— Passage provided —

:::::

The proposed name of an SE may also be refused if it is offensive or if its use would be a criminal offence.

Sensitive words

Some names need the approval of the Secretary of State for Trade and Industry before they can be registered. These are names that suggest a connection with central or local government and names that include words or expressions that have been prescribed by regulations as needing approval. These are called 'sensitive words' and a full list is available by clicking here.

2. Are there other considerations when choosing the name of an SE?


Although the name of an SE may be sufficiently different from a name already on the Index to allow it to be registered, the name may be so alike another name that it may cause confusion between the two. In this event, the Secretary of State has the power to direct a company to change its name.

The Secretary of State first looks at the two names. Only if the names appear to be like each other does he consider whether they are 'too like', that is if there is a danger of confusion between companies.

:::::

— Exercise data —
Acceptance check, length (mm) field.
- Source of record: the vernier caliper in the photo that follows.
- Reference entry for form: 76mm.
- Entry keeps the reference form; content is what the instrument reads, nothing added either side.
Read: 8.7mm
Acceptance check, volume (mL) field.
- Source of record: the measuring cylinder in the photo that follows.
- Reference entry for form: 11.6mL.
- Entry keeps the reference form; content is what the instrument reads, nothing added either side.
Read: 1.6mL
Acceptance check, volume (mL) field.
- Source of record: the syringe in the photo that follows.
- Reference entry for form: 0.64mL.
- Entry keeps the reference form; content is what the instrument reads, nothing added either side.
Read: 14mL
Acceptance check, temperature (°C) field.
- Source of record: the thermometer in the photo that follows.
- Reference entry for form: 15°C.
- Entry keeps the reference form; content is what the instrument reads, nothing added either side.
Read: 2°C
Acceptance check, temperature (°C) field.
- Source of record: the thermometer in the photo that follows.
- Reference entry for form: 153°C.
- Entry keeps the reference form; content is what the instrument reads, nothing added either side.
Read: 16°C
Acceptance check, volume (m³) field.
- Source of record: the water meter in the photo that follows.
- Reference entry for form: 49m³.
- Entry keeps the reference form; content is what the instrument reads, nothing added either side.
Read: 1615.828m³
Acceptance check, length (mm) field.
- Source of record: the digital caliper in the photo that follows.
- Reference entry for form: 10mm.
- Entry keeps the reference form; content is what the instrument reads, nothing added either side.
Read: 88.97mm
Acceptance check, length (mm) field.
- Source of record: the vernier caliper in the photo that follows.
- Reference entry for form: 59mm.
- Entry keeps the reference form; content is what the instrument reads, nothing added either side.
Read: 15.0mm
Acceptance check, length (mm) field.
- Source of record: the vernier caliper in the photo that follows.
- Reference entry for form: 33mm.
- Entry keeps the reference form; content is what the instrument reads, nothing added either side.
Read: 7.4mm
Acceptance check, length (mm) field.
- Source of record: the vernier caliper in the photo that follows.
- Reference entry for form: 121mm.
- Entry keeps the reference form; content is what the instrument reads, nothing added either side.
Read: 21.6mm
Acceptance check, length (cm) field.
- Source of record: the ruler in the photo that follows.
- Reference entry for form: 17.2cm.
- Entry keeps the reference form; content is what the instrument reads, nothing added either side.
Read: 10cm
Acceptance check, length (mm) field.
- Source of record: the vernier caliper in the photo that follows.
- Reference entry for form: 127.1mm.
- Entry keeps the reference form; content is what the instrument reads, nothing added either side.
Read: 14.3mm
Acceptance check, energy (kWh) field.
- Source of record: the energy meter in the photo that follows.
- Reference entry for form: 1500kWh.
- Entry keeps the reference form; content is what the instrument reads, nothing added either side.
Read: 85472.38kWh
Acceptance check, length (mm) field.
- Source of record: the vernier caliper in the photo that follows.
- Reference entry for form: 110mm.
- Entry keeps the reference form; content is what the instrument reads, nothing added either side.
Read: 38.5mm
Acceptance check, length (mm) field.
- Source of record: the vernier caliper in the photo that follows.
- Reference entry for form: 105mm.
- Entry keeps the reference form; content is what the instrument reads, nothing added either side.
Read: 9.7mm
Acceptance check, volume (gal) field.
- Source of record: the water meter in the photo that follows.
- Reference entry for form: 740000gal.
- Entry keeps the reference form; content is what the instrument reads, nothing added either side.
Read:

:::::

— Task requirements —
(A) In the passage on naming an SE, whose approval do some names need before they can be registered?
(B) Reproduce the part of the SE naming passage that begins at the words "The proposed name" and stops after "name of an SE?".

— Numbered responses —
(A) The approval of the Secretary of State for Trade and Industry.

(B)
The proposed name of an SE may also be refused if it is offensive or if its use would be a criminal offence.

Sensitive words

Some names need the approval of the Secretary of State for Trade and Industry before they can be registered. These are names that suggest a connection with central or local government and names that include words or expressions that have been prescribed by regulations as needing approval. These are called 'sensitive words' and a full list is available by clicking here.

2. Are there other considerations when choosing the name of an SE?